● **Page extract**
== Segment start ==

Cubans continued to come. Another great wave arrived in 1980, when Castro emptied his prisons and dared President Carter to turn away the boats. That group has been here 20 years now, and guess what? Except for a few who went from Castro’s prisons to ours, it has become middle class.

Ability to speak Spanish went from an asset for Miami Anglos to a necessity. The most important news media are the four Spanish radio stations playing constantly in public venues in Little Havana.

The crowds weren’t large at the home of Lazaro Gonzalez (Elián’s great uncle) most of the time. But when the radio stations go on DEFCON-1 with rumors that “Clintonistas” are about to seize the boy, thousands gather within minutes.

There are four generations of Cubans. Sometimes the third, the one born here, seems to be different. In the mid-1980s, the author T.D. Allman described driving by rows of new homes, each with a Buick, Chevy, BMW or Volvo in the driveway. The Buicks and Chevys, Allman observed, identified the homeowners as Cubans. Anglo yuppies drove the imports.

Going native is harder than that. When something happens to energize the older generations, the younger ones revert to blood.

The older Cubans lost their homeland. Veterans of the Bay of Pigs, who were trapped on the beach and chained in Castro’s prisons, are still alive and active. The young folks feel that they had it too easy compared to their elders. Family feeling and guilt coalesce when something happens.

In Miami something always happens. A raft arrives. The pope visits Cuba. Castro responds to a new tug on his beard. A few years ago, a pilot from Miami managed to drop leaflets on Havana, which might seem impossible if he stayed outside the international 12-mile limit. “The wind carried them,” he said.

Nelson Mandela was snubbed by the Miami City Commission for saying a good word for the dictator, who had said a good word for Mandela when no American president would. African-Americans responded with a boycott. Unmoved, Cubans said the African-Americans just don’t understand.

“Everybody here has his own Cossacks chasing him,” my friend Betsy Willeford said back when the population was more evenly balanced. But Cubans think their Cossack is unique. I lost a friend forever just by remarking that Lech Walesa couldn’t have toppled a communist government from a coffee shop in New York.

== Segment end ==

● **Record excerpts**
== Segment start ==

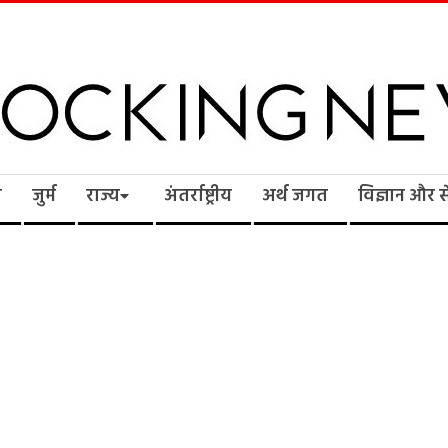
cking
ि
जुर्म
राज्य
अंतर्राष्ट्रीय
अर्थ जगत
विज्ञान और 
ws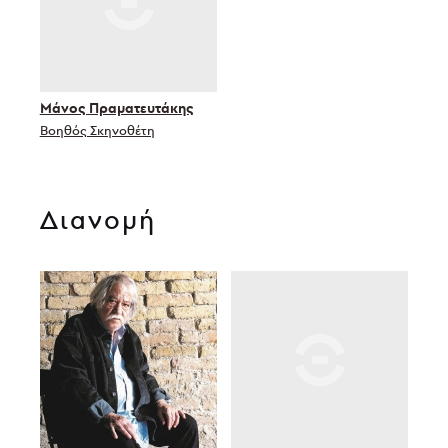
Μάνος Πραματευτάκης
Βοηθός Σκηνοθέτη
Διανομή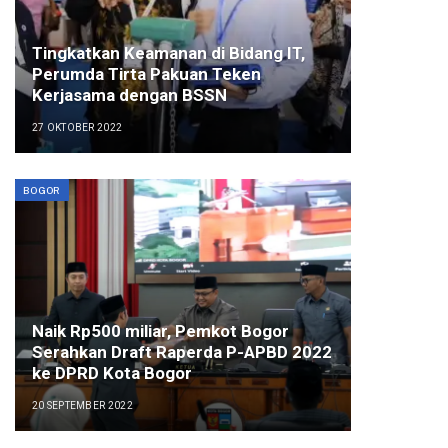
Tingkatkan Keamanan di Bidang IT,
Perumda Tirta Pakuan Teken
Kerjasama dengan BSSN
27 OKTOBER 2022
BOGOR
Naik Rp500 miliar, Pemkot Bogor
Serahkan Draft Raperda P-APBD 2022
ke DPRD Kota Bogor
20 SEPTEMBER 2022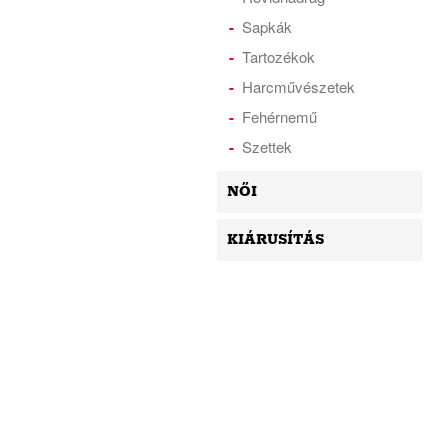
Sapkák
Tartozékok
Harcművészetek
Fehérnemű
Szettek
NŐI
KIÁRUSÍTÁS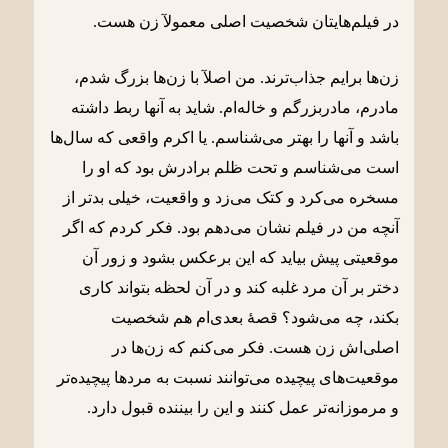
در فیلم‌هایتان شخصیت اصلی معمولآ زن هست
.
زن‌ها برایم جذاب‌ترند. من اصلآ با زن‌ها بزرگ شدم،
مادرم، مادربزرگم و خاله‌ام. شاید به آنها ربط داشته
باشد و آنها را بهتر می‌شناسم. یا اکرم واقعی که سال‌ها
است می‌شناسم و تحت ظلم برادرش بود که او را
مسخره می‌کرد و کتک می‌زد و واقعیت، خیلی بدتر از
آنچه من در فیلم نشان می‌دهم بود. فکر کردم که اگر
موقعیتی پیش بیاید که این برعکس بشود و زور آن
دختر بر آن مرد غلبه کند و در آن لحظه بتواند کاری
بکند، چه می‌شود؟ قصۀ بعدی‌ام هم شخصیت
اصلی‌اش زن هست. فکر می‌کنم که زن‌ها در
موقعیت‌های پیچیده می‌توانند نسبت به مردها پیچیده‌تر
و مرموزانه‌تر عمل کنند و این را بیننده قبول دارد.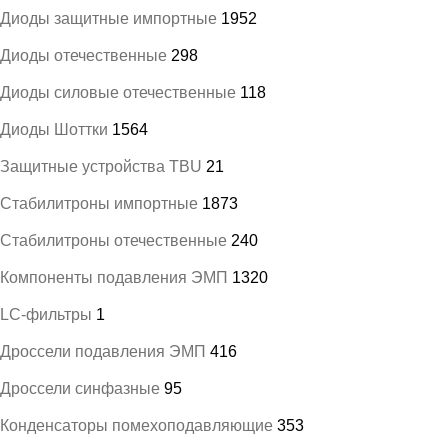
Диоды защитные импортные
1952
Диоды отечественные
298
Диоды силовые отечественные
118
Диоды Шоттки
1564
Защитные устройства TBU
21
Стабилитроны импортные
1873
Стабилитроны отечественные
240
Компоненты подавления ЭМП
1320
LC-фильтры
1
Дроссели подавления ЭМП
416
Дроссели синфазные
95
Конденсаторы помехоподавляющие
353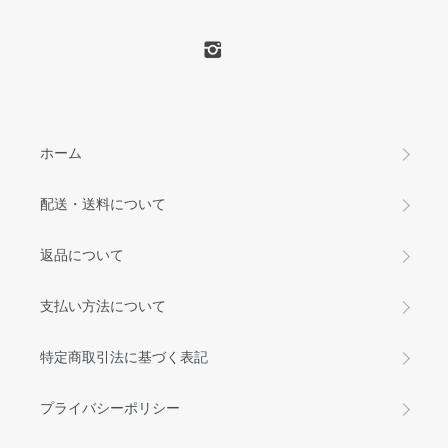
ホーム
配送・送料について
返品について
支払い方法について
特定商取引法に基づく表記
プライバシーポリシー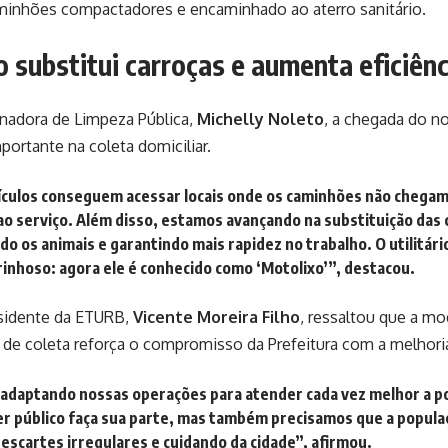
aminhões compactadores e encaminhado ao aterro sanitário.
 substitui carroças e aumenta eficiênc
enadora de Limpeza Pública,
Michelly Noleto
, a chegada do no
ortante na coleta domiciliar.
ículos conseguem acessar locais onde os caminhões não chegam
 ao serviço. Além disso, estamos avançando na substituição das 
o os animais e garantindo mais rapidez no trabalho. O utilitári
rinhoso: agora ele é conhecido como ‘Motolixo’”
, destacou.
esidente da ETURB,
Vicente Moreira Filho
, ressaltou que a mo
de coleta reforça o compromisso da Prefeitura com a melhoria
adaptando nossas operações para atender cada vez melhor a po
r público faça sua parte, mas também precisamos que a popula
escartes irregulares e cuidando da cidade”, afirmou.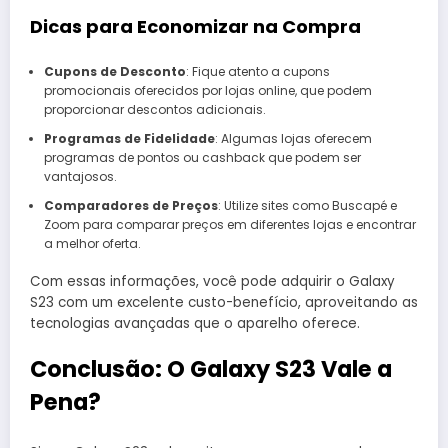
Dicas para Economizar na Compra
Cupons de Desconto
: Fique atento a cupons
promocionais oferecidos por lojas online, que podem
proporcionar descontos adicionais.
Programas de Fidelidade
: Algumas lojas oferecem
programas de pontos ou cashback que podem ser
vantajosos.
Comparadores de Preços
: Utilize sites como Buscapé e
Zoom para comparar preços em diferentes lojas e encontrar
a melhor oferta.
Com essas informações, você pode adquirir o Galaxy
S23 com um excelente custo-benefício, aproveitando as
tecnologias avançadas que o aparelho oferece.
Conclusão: O Galaxy S23 Vale a
Pena?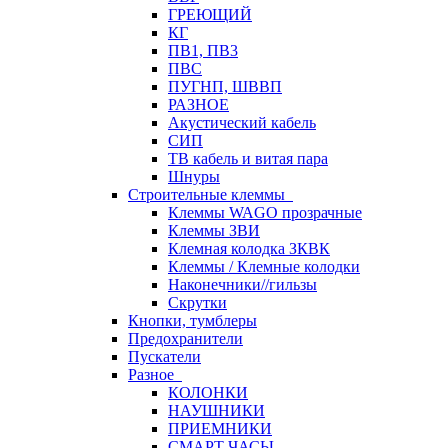
ГРЕЮЩИЙ
КГ
ПВ1, ПВ3
ПВС
ПУГНП, ШВВП
РАЗНОЕ
Акустический кабель
СИП
ТВ кабель и витая пара
Шнуры
Строительные клеммы
Клеммы WAGO прозрачные
Клеммы ЗВИ
Клемная колодка ЗКВК
Клеммы / Клемные колодки
Наконечники//гильзы
Скрутки
Кнопки, тумблеры
Предохранители
Пускатели
Разное
КОЛОНКИ
НАУШНИКИ
ПРИЕМНИКИ
СМАРТ ЧАСЫ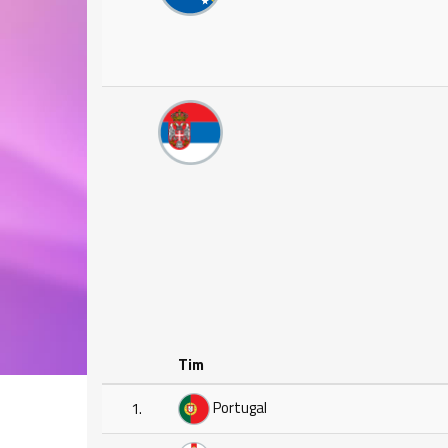
Tim
Portugal
1.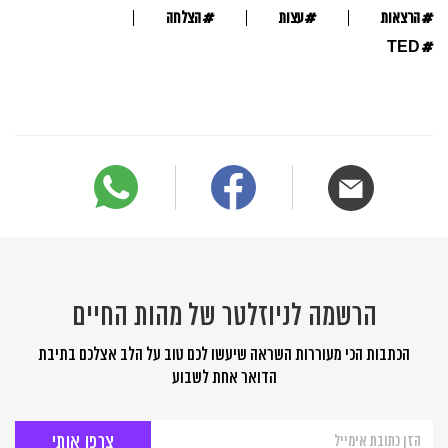
#
#
#
הרצאות
עצות
הצלחה
#
TED
הרשמה לניוזלטר של מהות החיים
הכתבות הכי מעוררות השראה שיעשו לכם טוב על הלב אצלכם בתיבת
הדואר אחת לשבוע
הרשמה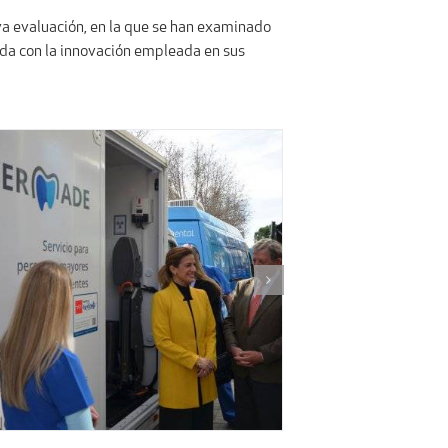
a evaluación, en la que se han examinado
ada con la innovación empleada en sus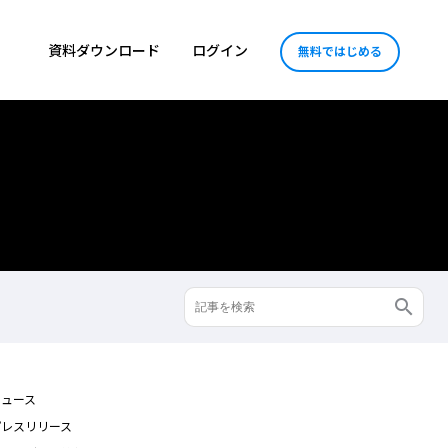
資料ダウンロード
ログイン
無料ではじめる
ニュース
プレスリリース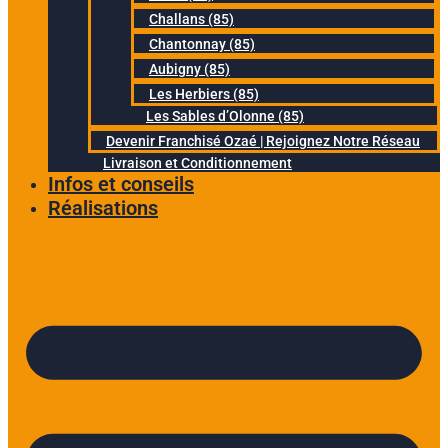
Challans (85)
Chantonnay (85)
Aubigny (85)
Les Herbiers (85)
Les Sables d’Olonne (85)
Devenir Franchisé Ozaé | Rejoignez Notre Réseau
Livraison et Conditionnement
Infos et conseils
Réalisations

== Segment end ==

● **What this task involves**
Can you return the passage of the excerpt on Cubans in Miami between "Cubans continued to" and "become middle class.", inclusive, copied word for word?

● **Result of this exercise**
Cubans continued to come. Another great wave arrived in 1980, when Castro emptied his prisons and dared President Carter to turn away the boats. That group has been here 20 years now, and guess what? Except for a few who went from Castro’s prisons to ours, it has become middle class.